I’m trying to make that white piece in 3D. I already have my rail design done in 3d, I just need to have it sit on that piece accurately.
Apologies for the drawing… that was just to get my point across, but ended up confusing the issue:)
I am sitting here trying to get this figured out and I think I’m closer than I was yesterday… LOL
For modeling your form in 3D, I think I still stand by my first comment… Where I’d fasten that object onto a board, so it doesn’t move… and from there I’d measure out specific points on the form at various heights.
Enter those measured (x,y,z) coordinates into Rhino as Points… and you can build the object around them.
I only have access to an overhand fitting right now… but here’s a picture of what I have in mind in terms of measuring.
I’d put together something a little better for your form… but in my case this was done fast, so I can upload it here fast.
The combination square provide elevation heights. and I can measure across horizontally to capture offset distances, based on a single vertical (plumb) reference point.
It would be better still to have a grid drawn out for the ground plane… that way I can reposition the measuring objects to align with those marks and get all of the rest of the coordinates factoring in what offsets I’m using.
I’m not suggesting you take 50+ measurements here… but with a few strategically chosen points at known, and fixed elevations… you should be able to pretty accurately determine how much twisting is happening at a given height… AND how far off that is from your original established Baseline.
Rhino’s going to weight and tension the curves based on what your settings are.
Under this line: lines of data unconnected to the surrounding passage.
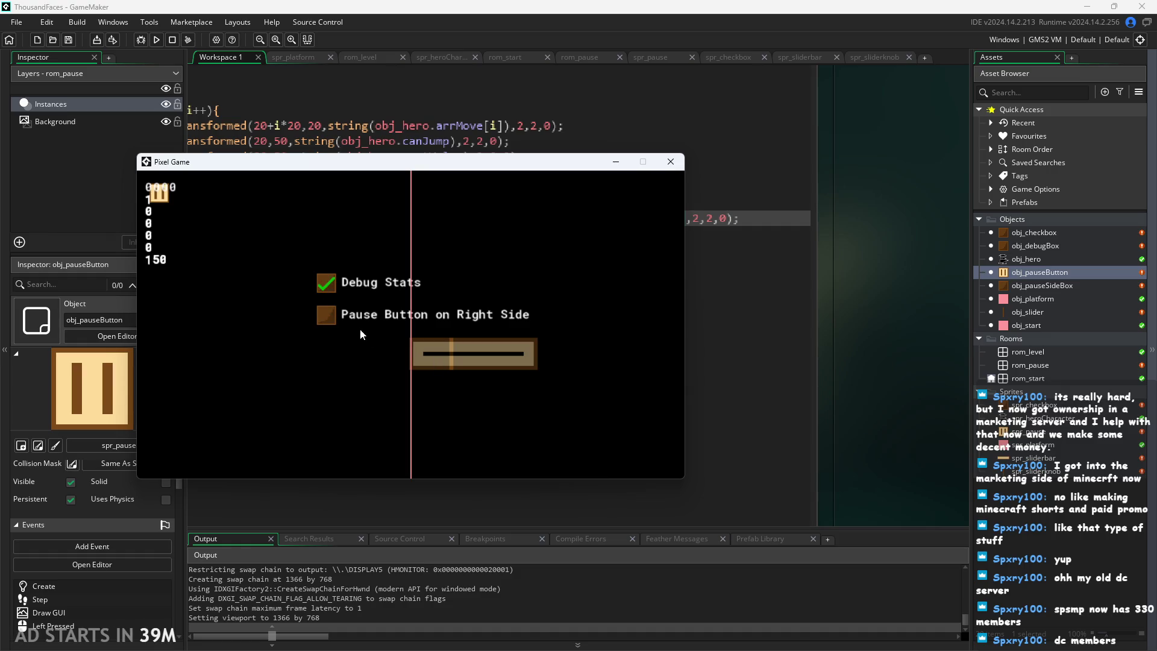
click(328, 316)
mouse_move(451, 364)
mouse_down()
mouse_move(306, 351)
mouse_move(454, 359)
mouse_move(587, 344)
mouse_up()
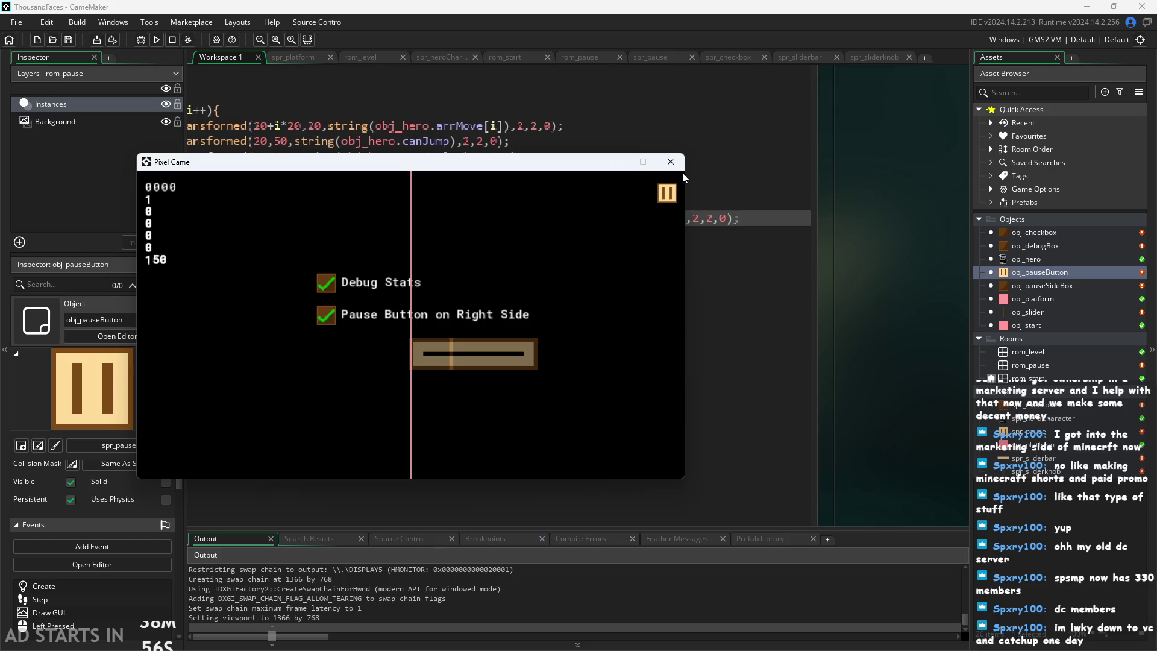
click(671, 161)
Change the readout offset from +100 to +50 and run the game again
click(671, 218)
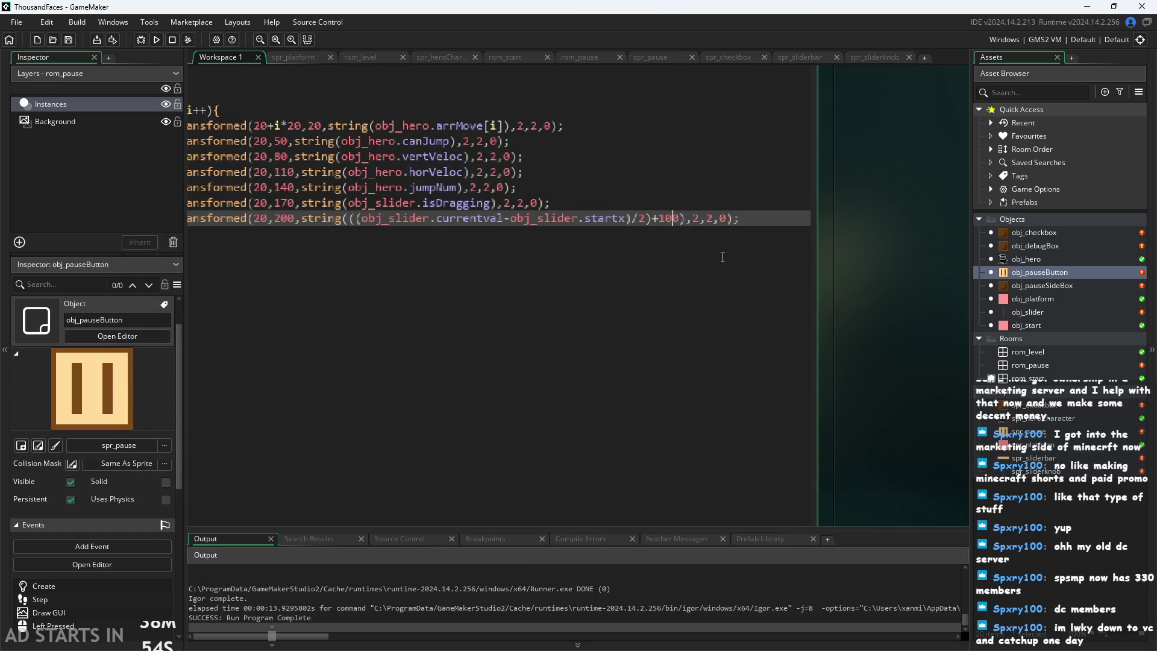
key(BackSpace)
key(BackSpace)
text(5)
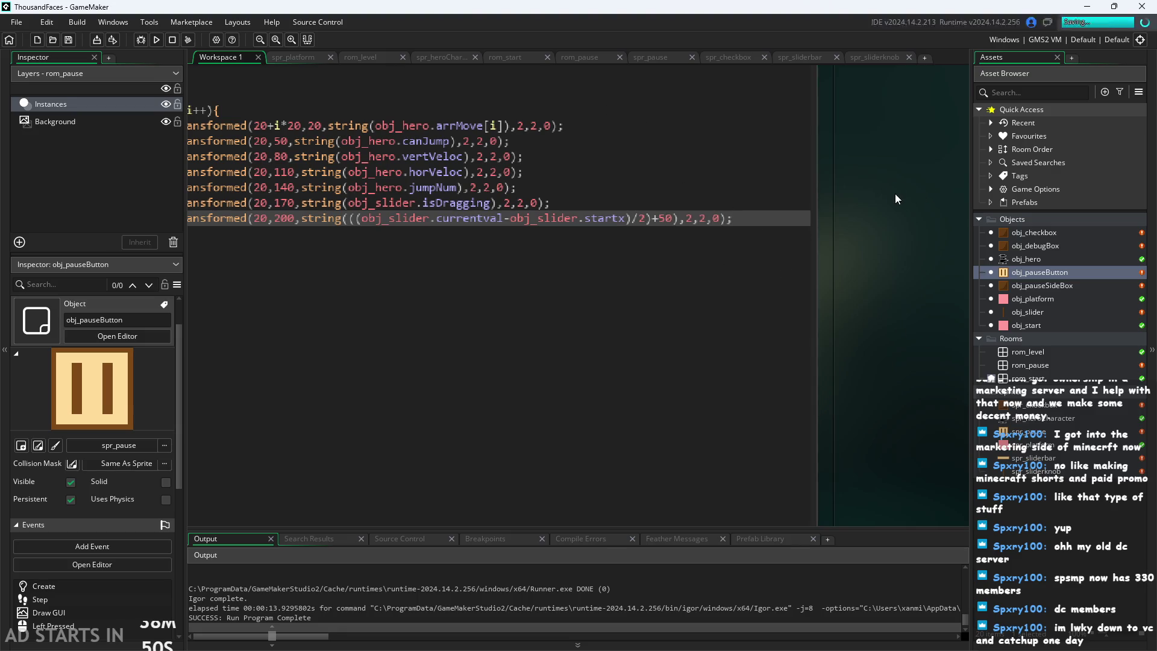
scroll(893, 199, down, 1)
click(157, 40)
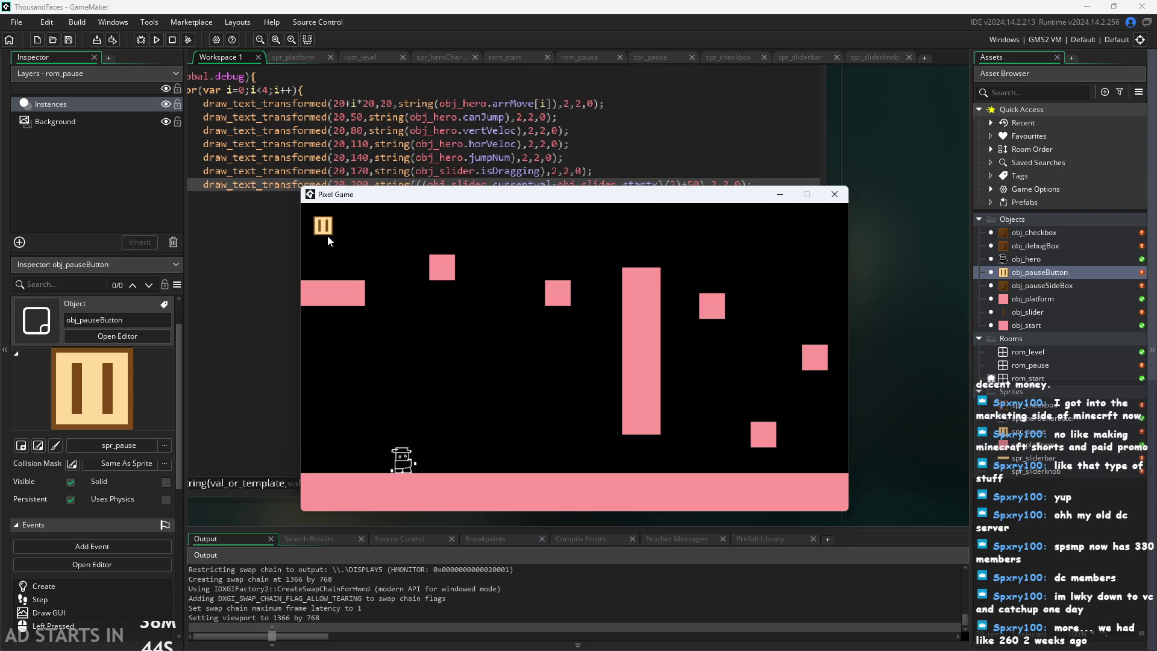
Enable Debug Stats and the right-side button, sweep the slider between 0 and 100, then resume
click(327, 235)
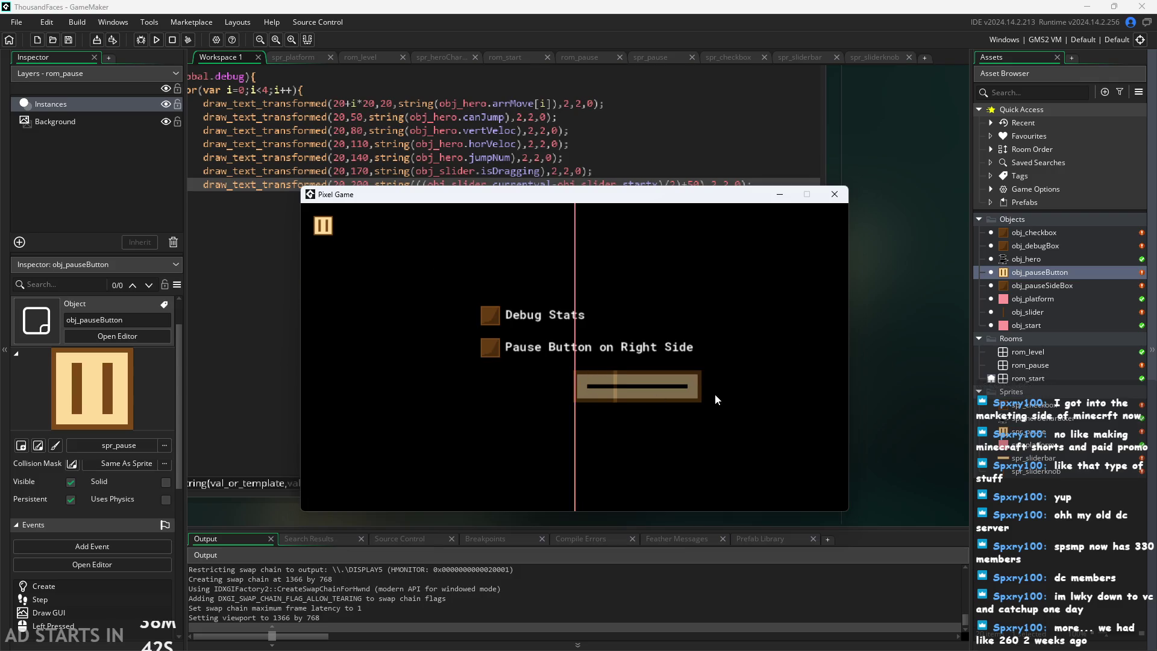
click(489, 315)
click(491, 349)
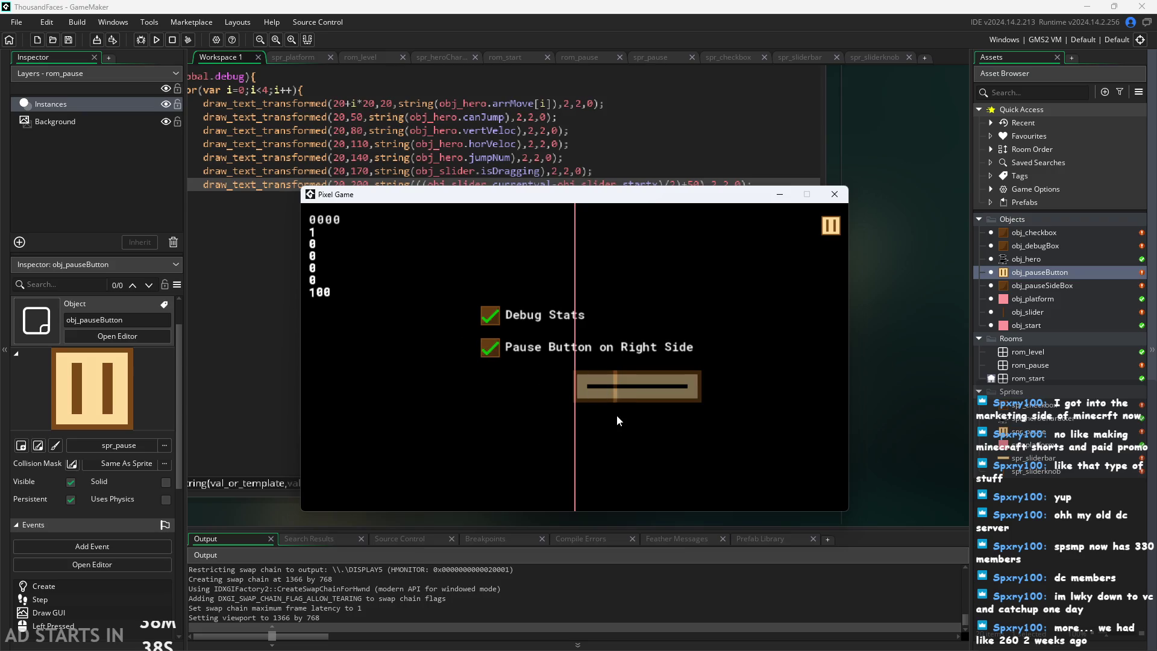
mouse_move(615, 397)
mouse_down()
mouse_move(443, 394)
mouse_move(668, 395)
mouse_move(566, 401)
mouse_up()
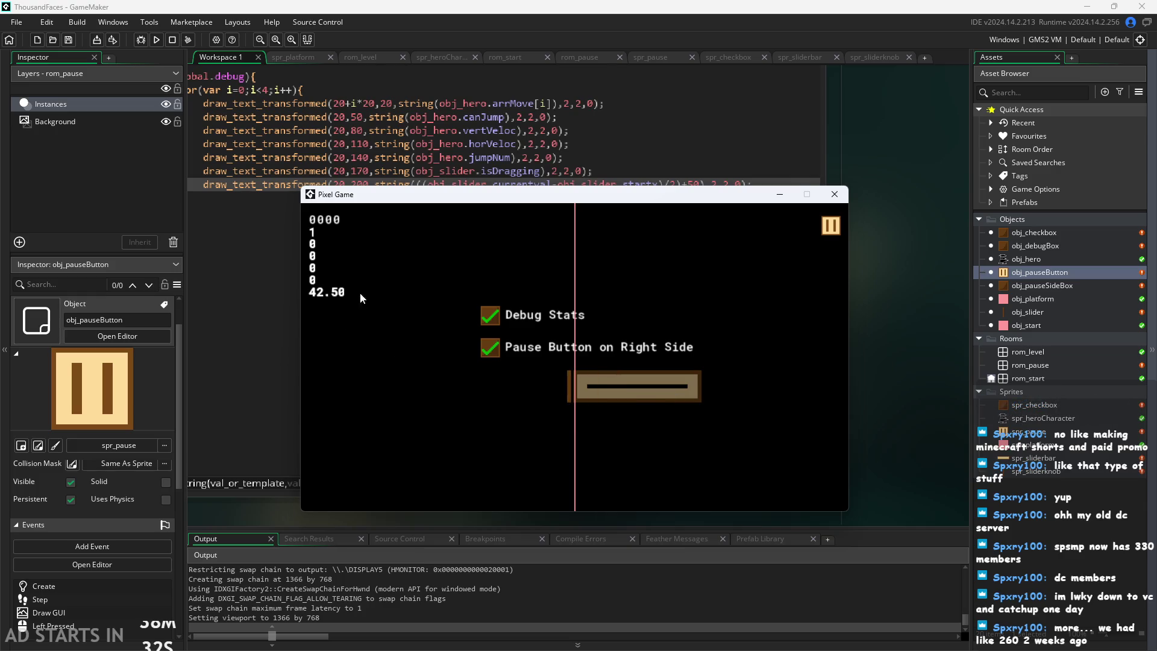
mouse_move(572, 389)
mouse_down()
mouse_move(503, 393)
mouse_move(645, 396)
mouse_up()
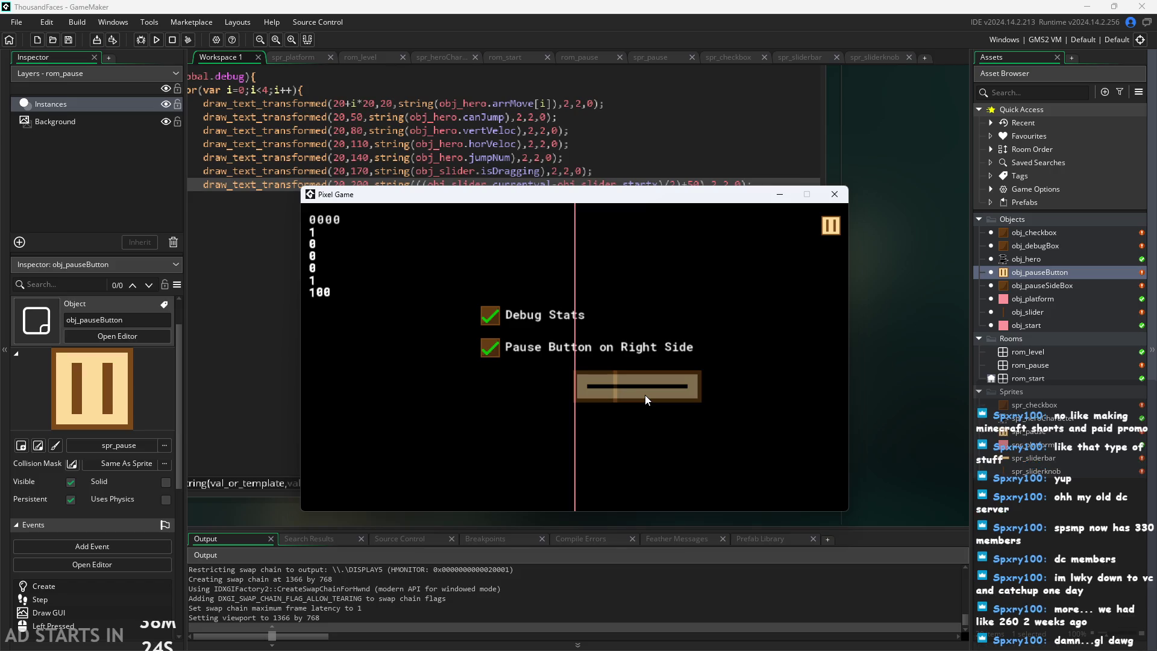
mouse_move(645, 395)
mouse_down()
mouse_move(497, 441)
mouse_move(449, 389)
mouse_move(451, 407)
mouse_move(463, 374)
mouse_up()
drag(324, 326, 367, 306)
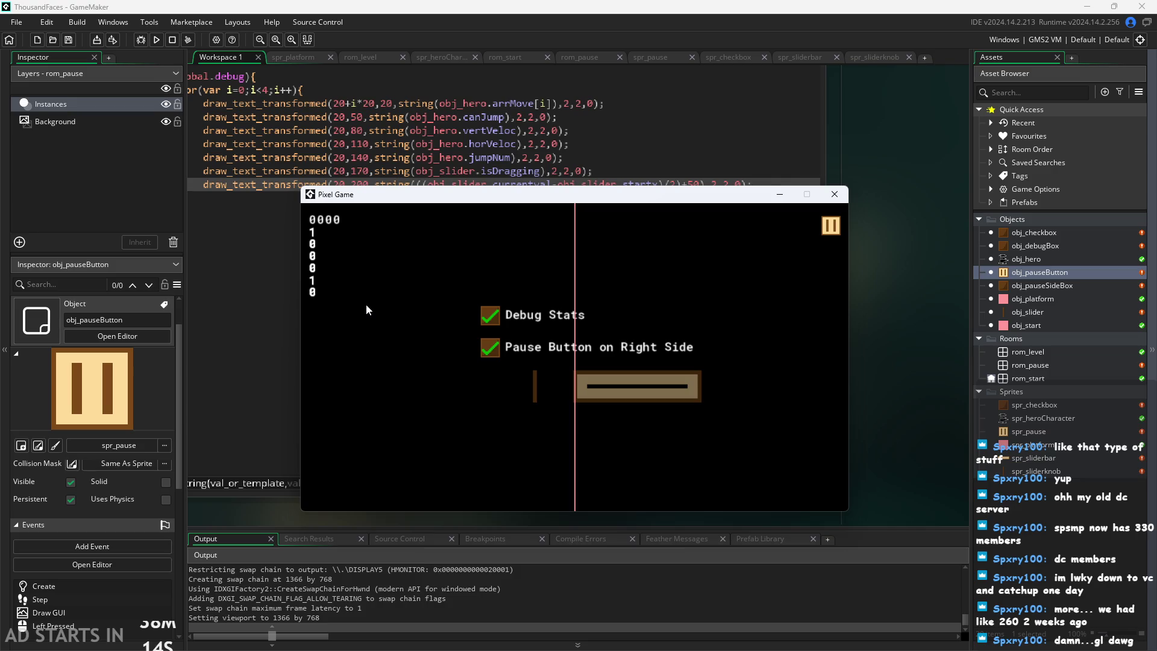
mouse_move(535, 386)
mouse_down()
mouse_move(649, 418)
mouse_move(724, 390)
mouse_up()
mouse_move(615, 386)
mouse_down()
mouse_move(492, 396)
mouse_move(666, 395)
mouse_move(434, 389)
mouse_move(711, 399)
mouse_up()
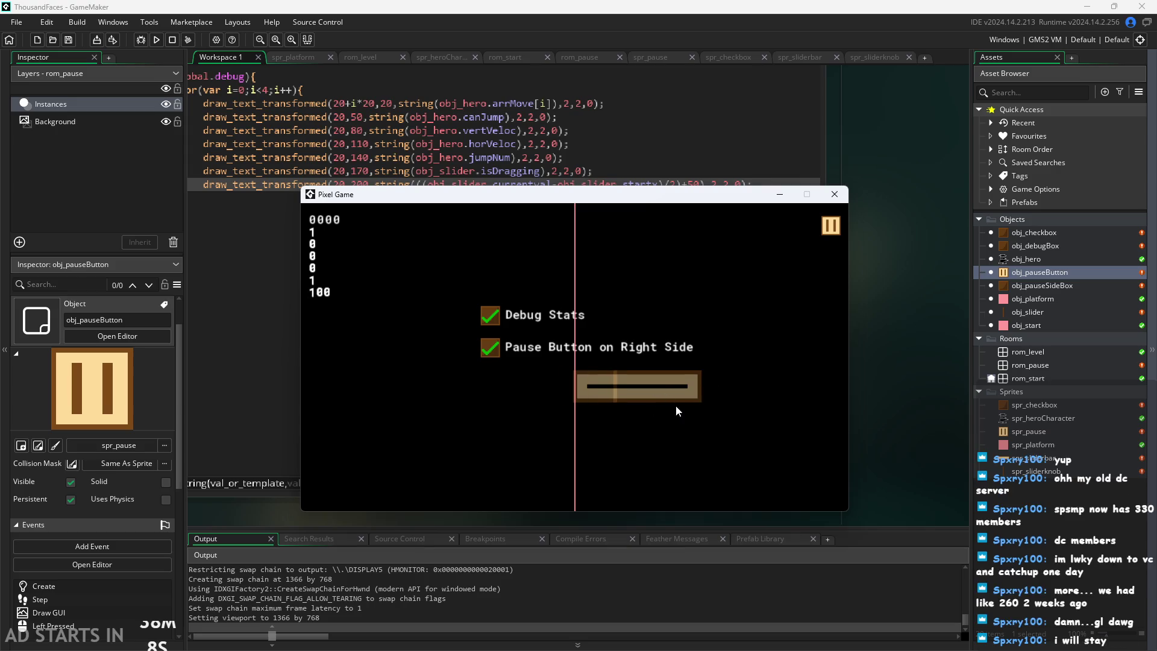
mouse_move(617, 398)
mouse_down()
mouse_move(678, 403)
mouse_move(548, 400)
mouse_up()
click(831, 226)
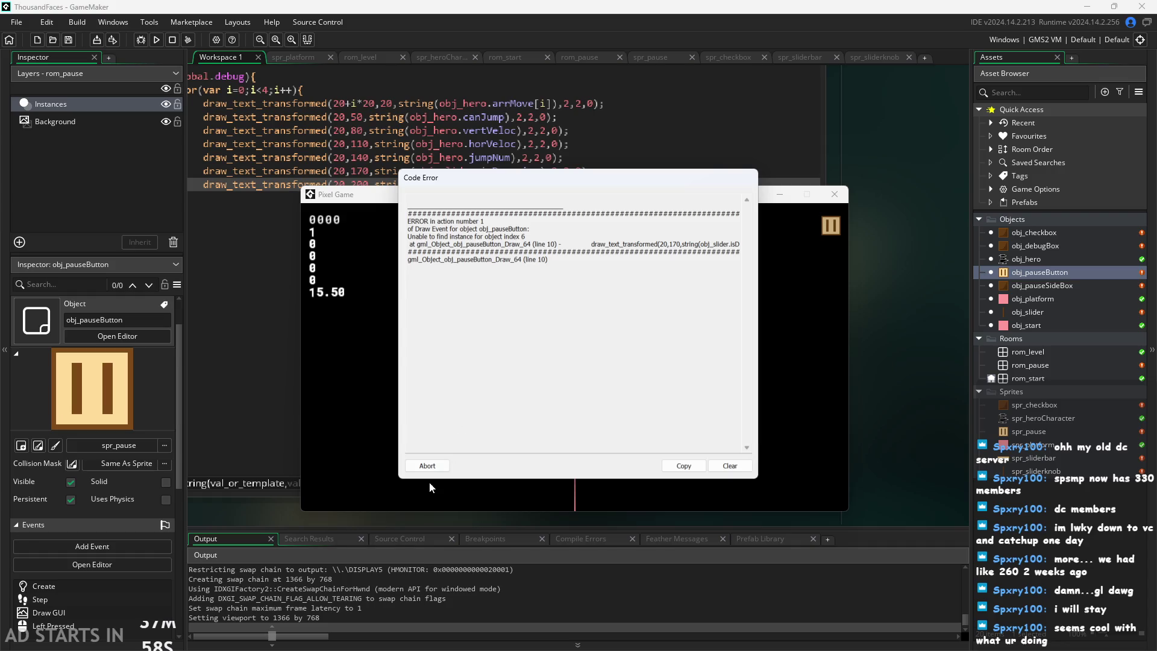
Abort the Code Error to stop the crashed game and return to the Draw GUI code
click(429, 466)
And I’m not an expert in adjusting all of those factors.
I tend to error on the side (or practice) of placing in short straight line segments… for construction purposes. which I’ll place them upon their own layer (that I can turn on and off). From there I draw in a new set of Curves, and adjust them until I find their best fit and compromise.
For your form I think I take height measurements at 2" increments to start with… and drop it down to 1", or 0.5" if I felt I didn’t have enough of the story.
I check your 2D plan, it needs a clean-up! As it’s a sort of piece of art, it’s a little difficult to explain it straight forward. I check your draft, and try to find some french litterature about that to help you.